**발췌한 자료:**
= = =
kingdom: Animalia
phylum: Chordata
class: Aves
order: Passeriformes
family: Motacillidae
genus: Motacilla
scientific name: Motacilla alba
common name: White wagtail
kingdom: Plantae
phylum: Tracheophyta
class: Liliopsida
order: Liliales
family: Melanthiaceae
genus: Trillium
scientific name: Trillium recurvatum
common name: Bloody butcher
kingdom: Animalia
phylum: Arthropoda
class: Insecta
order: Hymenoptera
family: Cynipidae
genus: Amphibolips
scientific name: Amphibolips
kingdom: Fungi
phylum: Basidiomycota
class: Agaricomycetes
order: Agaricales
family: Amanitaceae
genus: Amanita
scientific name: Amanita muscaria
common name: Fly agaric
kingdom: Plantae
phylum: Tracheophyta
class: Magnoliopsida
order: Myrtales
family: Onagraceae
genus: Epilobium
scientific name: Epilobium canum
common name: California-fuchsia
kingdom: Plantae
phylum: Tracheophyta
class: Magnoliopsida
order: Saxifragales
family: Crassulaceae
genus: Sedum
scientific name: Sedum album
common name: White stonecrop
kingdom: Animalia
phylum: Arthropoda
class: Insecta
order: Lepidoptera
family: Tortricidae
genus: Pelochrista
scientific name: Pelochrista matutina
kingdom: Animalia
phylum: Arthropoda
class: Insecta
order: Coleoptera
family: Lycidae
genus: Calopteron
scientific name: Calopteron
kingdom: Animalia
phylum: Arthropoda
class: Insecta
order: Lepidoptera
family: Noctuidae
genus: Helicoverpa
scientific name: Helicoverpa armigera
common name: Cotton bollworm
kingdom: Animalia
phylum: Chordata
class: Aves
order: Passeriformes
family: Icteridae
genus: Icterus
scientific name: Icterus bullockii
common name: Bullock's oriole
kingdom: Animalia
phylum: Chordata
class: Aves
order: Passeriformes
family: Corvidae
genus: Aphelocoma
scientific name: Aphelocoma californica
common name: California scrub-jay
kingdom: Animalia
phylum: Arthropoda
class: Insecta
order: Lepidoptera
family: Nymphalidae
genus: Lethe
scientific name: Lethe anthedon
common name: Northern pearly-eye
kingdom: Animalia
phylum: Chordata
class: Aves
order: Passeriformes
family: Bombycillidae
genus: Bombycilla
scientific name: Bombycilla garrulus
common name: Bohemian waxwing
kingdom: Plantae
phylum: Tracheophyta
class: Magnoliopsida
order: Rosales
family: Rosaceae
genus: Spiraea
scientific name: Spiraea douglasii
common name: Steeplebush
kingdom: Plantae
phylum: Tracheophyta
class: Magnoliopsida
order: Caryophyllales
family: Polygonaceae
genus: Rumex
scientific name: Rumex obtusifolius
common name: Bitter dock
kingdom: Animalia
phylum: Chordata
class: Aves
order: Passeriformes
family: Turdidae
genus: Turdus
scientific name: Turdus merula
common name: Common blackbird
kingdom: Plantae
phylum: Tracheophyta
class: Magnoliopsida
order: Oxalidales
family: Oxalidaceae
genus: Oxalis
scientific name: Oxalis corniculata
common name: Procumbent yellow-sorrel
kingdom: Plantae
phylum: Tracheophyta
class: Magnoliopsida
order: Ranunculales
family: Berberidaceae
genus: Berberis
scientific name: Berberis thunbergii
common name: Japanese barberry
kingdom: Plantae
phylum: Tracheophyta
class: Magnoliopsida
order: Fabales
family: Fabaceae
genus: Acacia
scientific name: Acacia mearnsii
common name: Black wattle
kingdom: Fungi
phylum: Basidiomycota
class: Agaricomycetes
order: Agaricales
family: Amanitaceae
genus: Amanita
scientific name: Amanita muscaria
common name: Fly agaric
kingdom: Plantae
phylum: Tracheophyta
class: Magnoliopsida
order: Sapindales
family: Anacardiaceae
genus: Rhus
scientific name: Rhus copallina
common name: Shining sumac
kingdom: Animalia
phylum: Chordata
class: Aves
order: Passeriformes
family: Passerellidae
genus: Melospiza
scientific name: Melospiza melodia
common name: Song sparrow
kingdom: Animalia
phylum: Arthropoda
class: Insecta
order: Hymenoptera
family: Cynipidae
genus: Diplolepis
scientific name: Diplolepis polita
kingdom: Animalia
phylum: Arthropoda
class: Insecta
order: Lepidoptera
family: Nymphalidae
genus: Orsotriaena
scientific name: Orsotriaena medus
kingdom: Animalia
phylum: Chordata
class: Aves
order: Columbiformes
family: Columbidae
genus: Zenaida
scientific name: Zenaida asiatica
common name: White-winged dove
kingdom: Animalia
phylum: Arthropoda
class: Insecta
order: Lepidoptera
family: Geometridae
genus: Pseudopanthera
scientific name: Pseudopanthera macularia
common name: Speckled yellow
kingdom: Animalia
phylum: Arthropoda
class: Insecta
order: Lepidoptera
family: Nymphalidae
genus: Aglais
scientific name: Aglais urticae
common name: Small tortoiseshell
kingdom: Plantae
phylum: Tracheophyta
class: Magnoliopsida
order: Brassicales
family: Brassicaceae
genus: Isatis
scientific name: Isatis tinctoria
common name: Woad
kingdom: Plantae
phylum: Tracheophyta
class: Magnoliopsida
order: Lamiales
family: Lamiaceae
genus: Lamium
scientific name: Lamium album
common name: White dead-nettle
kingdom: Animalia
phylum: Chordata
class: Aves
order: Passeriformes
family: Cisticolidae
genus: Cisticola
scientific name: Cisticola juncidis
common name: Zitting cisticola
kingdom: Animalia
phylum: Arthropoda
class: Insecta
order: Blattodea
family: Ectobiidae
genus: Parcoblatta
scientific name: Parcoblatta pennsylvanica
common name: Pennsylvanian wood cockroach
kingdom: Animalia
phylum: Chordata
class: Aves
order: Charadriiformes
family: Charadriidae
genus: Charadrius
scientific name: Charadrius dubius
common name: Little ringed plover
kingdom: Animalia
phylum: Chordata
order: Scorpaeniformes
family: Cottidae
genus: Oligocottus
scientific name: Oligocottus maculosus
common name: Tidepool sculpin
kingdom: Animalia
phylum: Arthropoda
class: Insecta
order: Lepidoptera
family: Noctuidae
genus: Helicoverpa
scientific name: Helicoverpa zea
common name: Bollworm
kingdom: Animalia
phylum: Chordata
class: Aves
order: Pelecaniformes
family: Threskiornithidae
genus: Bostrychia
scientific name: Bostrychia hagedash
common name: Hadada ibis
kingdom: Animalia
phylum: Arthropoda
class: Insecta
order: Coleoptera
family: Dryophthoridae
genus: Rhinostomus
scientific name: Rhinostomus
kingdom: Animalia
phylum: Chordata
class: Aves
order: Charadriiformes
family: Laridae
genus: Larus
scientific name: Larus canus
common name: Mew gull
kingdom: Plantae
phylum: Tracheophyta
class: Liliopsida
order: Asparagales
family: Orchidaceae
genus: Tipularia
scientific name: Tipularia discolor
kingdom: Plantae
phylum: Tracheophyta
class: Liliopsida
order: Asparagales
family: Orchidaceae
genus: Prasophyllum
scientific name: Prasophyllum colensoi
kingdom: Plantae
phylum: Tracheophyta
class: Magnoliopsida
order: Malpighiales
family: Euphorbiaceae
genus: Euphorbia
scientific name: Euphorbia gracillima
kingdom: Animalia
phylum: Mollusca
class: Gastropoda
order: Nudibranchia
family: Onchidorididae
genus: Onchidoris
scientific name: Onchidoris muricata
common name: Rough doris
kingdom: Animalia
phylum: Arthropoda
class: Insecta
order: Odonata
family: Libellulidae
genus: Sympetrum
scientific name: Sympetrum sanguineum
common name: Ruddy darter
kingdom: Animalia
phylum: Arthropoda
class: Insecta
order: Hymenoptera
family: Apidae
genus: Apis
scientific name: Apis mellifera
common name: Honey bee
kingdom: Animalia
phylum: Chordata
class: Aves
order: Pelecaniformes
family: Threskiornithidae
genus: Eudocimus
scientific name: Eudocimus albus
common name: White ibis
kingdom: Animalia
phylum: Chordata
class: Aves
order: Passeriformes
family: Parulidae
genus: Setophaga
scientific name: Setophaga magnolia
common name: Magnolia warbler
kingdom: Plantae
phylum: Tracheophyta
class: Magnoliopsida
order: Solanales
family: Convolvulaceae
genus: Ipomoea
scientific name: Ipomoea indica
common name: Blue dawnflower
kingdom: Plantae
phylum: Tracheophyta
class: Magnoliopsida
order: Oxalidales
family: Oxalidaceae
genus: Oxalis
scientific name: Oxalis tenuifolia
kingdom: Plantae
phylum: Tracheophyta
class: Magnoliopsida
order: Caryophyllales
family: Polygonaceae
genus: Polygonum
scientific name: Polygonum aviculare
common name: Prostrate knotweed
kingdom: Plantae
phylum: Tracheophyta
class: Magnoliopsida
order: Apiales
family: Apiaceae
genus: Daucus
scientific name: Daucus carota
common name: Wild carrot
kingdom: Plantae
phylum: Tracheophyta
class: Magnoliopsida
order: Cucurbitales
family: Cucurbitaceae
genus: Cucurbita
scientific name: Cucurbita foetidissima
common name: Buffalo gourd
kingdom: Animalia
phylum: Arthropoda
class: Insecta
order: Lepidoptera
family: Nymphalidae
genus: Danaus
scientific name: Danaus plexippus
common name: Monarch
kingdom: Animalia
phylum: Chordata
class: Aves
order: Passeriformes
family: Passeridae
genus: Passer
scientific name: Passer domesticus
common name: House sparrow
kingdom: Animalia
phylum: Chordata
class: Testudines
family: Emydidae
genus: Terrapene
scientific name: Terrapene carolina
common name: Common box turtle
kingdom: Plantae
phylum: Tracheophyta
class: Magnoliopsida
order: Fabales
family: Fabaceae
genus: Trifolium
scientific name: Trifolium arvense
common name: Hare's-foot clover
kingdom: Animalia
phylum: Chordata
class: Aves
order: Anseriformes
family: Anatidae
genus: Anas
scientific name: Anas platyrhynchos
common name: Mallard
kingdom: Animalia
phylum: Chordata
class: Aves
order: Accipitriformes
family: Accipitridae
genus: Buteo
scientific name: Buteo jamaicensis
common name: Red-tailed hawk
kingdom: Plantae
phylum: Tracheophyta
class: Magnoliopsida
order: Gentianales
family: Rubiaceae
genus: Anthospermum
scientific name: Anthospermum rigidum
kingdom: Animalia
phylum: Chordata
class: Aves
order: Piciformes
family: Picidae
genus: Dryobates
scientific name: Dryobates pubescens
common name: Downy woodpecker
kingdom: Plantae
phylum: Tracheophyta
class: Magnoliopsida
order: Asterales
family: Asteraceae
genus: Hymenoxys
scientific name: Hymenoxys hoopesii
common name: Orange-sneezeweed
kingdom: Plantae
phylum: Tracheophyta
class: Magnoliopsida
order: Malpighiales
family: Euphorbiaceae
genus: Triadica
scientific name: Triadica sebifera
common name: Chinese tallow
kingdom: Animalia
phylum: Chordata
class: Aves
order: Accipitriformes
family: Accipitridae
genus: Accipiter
= = =
자료 첫 줄에서 시작해 "order: Myrtales" 줄에서 끝나는 부분(두 끝 줄 포함)을 다시 적되, 그 안의 "common name" 자리는 모두 "vernacular name" 표기로 바꾸고 나머지는 그대로 두세요.

kingdom: Animalia
phylum: Chordata
class: Aves
order: Passeriformes
family: Motacillidae
genus: Motacilla
scientific name: Motacilla alba
vernacular name: White wagtail
kingdom: Plantae
phylum: Tracheophyta
class: Liliopsida
order: Liliales
family: Melanthiaceae
genus: Trillium
scientific name: Trillium recurvatum
vernacular name: Bloody butcher
kingdom: Animalia
phylum: Arthropoda
class: Insecta
order: Hymenoptera
family: Cynipidae
genus: Amphibolips
scientific name: Amphibolips
kingdom: Fungi
phylum: Basidiomycota
class: Agaricomycetes
order: Agaricales
family: Amanitaceae
genus: Amanita
scientific name: Amanita muscaria
vernacular name: Fly agaric
kingdom: Plantae
phylum: Tracheophyta
class: Magnoliopsida
order: Myrtales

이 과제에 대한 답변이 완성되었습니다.